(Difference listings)
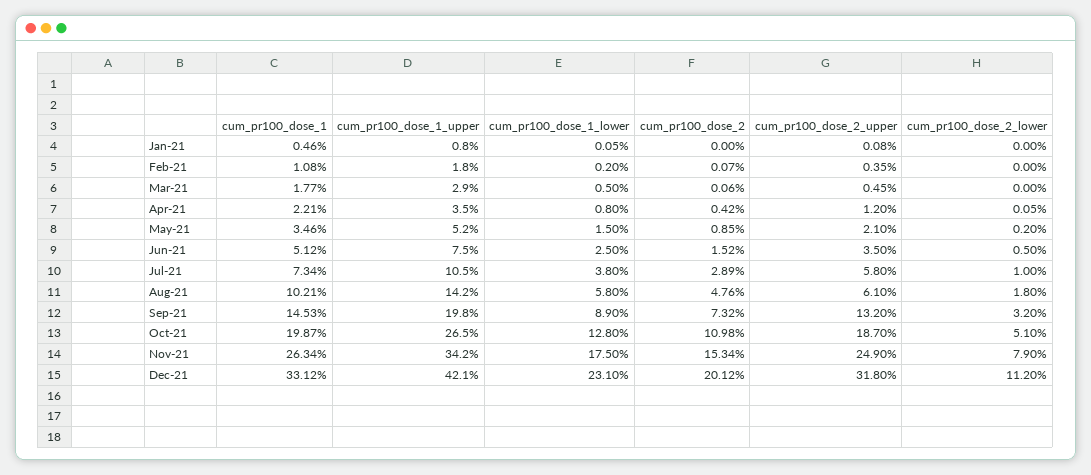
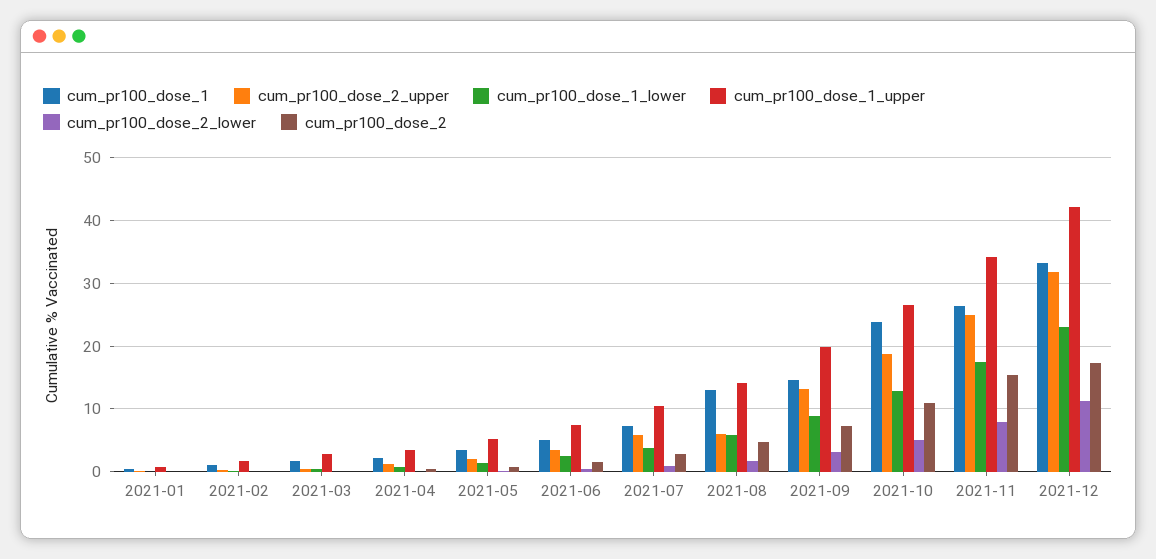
  {
    "cum_pr100_dose_1": {
      "Jan-21": 0.46,
      "Feb-21": 1.08,
      "Mar-21": 1.77,
      "Apr-21": 2.21,
      "May-21": 3.46,
      "Jun-21": 5.12,
      "Jul-21": 7.34,
-     "Aug-21": 10.21,
+     "Aug-21": 13,
      "Sep-21": 14.53,
-     "Oct-21": 19.87,
+     "Oct-21": 24,
      "Nov-21": 26.34,
      "Dec-21": 33.12
    },
    "cum_pr100_dose_1_upper": {
      "Jan-21": 0.8,
      "Feb-21": 1.8,
      "Mar-21": 2.9,
      "Apr-21": 3.5,
      "May-21": 5.2,
      "Jun-21": 7.5,
      "Jul-21": 10.5,
      "Aug-21": 14.2,
      "Sep-21": 19.8,
      "Oct-21": 26.5,
      "Nov-21": 34.2,
      "Dec-21": 42.1
    },
    "cum_pr100_dose_1_lower": {
      "Jan-21": 0.05,
      "Feb-21": 0.2,
      "Mar-21": 0.5,
      "Apr-21": 0.8,
      "May-21": 1.5,
      "Jun-21": 2.5,
      "Jul-21": 3.8,
      "Aug-21": 5.8,
      "Sep-21": 8.9,
      "Oct-21": 12.8,
      "Nov-21": 17.5,
      "Dec-21": 23.1
    },
    "cum_pr100_dose_2": {
      "Jan-21": 0,
      "Feb-21": 0.07,
      "Mar-21": 0.06,
      "Apr-21": 0.42,
      "May-21": 0.85,
      "Jun-21": 1.52,
      "Jul-21": 2.89,
      "Aug-21": 4.76,
      "Sep-21": 7.32,
      "Oct-21": 10.98,
      "Nov-21": 15.34,
-     "Dec-21": 20.12
+     "Dec-21": 17
    },
    "cum_pr100_dose_2_upper": {
      "Jan-21": 0.08,
      "Feb-21": 0.35,
      "Mar-21": 0.45,
      "Apr-21": 1.2,
      "May-21": 2.1,
      "Jun-21": 3.5,
      "Jul-21": 5.8,
      "Aug-21": 6.1,
      "Sep-21": 13.2,
      "Oct-21": 18.7,
      "Nov-21": 24.9,
      "Dec-21": 31.8
    },
    "cum_pr100_dose_2_lower": {
      "Jan-21": 0,
      "Feb-21": 0,
      "Mar-21": 0,
      "Apr-21": 0.05,
      "May-21": 0.2,
      "Jun-21": 0.5,
      "Jul-21": 1,
      "Aug-21": 1.8,
      "Sep-21": 3.2,
      "Oct-21": 5.1,
      "Nov-21": 7.9,
      "Dec-21": 11.2
    }
  }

**Problem to work on:**
Take the data above and repeat it exactly, leaving each picture out.

**Response to this task:**
  {
    "cum_pr100_dose_1": {
      "Jan-21": 0.46,
      "Feb-21": 1.08,
      "Mar-21": 1.77,
      "Apr-21": 2.21,
      "May-21": 3.46,
      "Jun-21": 5.12,
      "Jul-21": 7.34,
-     "Aug-21": 10.21,
+     "Aug-21": 13,
      "Sep-21": 14.53,
-     "Oct-21": 19.87,
+     "Oct-21": 24,
      "Nov-21": 26.34,
      "Dec-21": 33.12
    },
    "cum_pr100_dose_1_upper": {
      "Jan-21": 0.8,
      "Feb-21": 1.8,
      "Mar-21": 2.9,
      "Apr-21": 3.5,
      "May-21": 5.2,
      "Jun-21": 7.5,
      "Jul-21": 10.5,
      "Aug-21": 14.2,
      "Sep-21": 19.8,
      "Oct-21": 26.5,
      "Nov-21": 34.2,
      "Dec-21": 42.1
    },
    "cum_pr100_dose_1_lower": {
      "Jan-21": 0.05,
      "Feb-21": 0.2,
      "Mar-21": 0.5,
      "Apr-21": 0.8,
      "May-21": 1.5,
      "Jun-21": 2.5,
      "Jul-21": 3.8,
      "Aug-21": 5.8,
      "Sep-21": 8.9,
      "Oct-21": 12.8,
      "Nov-21": 17.5,
      "Dec-21": 23.1
    },
    "cum_pr100_dose_2": {
      "Jan-21": 0,
      "Feb-21": 0.07,
      "Mar-21": 0.06,
      "Apr-21": 0.42,
      "May-21": 0.85,
      "Jun-21": 1.52,
      "Jul-21": 2.89,
      "Aug-21": 4.76,
      "Sep-21": 7.32,
      "Oct-21": 10.98,
      "Nov-21": 15.34,
-     "Dec-21": 20.12
+     "Dec-21": 17
    },
    "cum_pr100_dose_2_upper": {
      "Jan-21": 0.08,
      "Feb-21": 0.35,
      "Mar-21": 0.45,
      "Apr-21": 1.2,
      "May-21": 2.1,
      "Jun-21": 3.5,
      "Jul-21": 5.8,
      "Aug-21": 6.1,
      "Sep-21": 13.2,
      "Oct-21": 18.7,
      "Nov-21": 24.9,
      "Dec-21": 31.8
    },
    "cum_pr100_dose_2_lower": {
      "Jan-21": 0,
      "Feb-21": 0,
      "Mar-21": 0,
      "Apr-21": 0.05,
      "May-21": 0.2,
      "Jun-21": 0.5,
      "Jul-21": 1,
      "Aug-21": 1.8,
      "Sep-21": 3.2,
      "Oct-21": 5.1,
      "Nov-21": 7.9,
      "Dec-21": 11.2
    }
  }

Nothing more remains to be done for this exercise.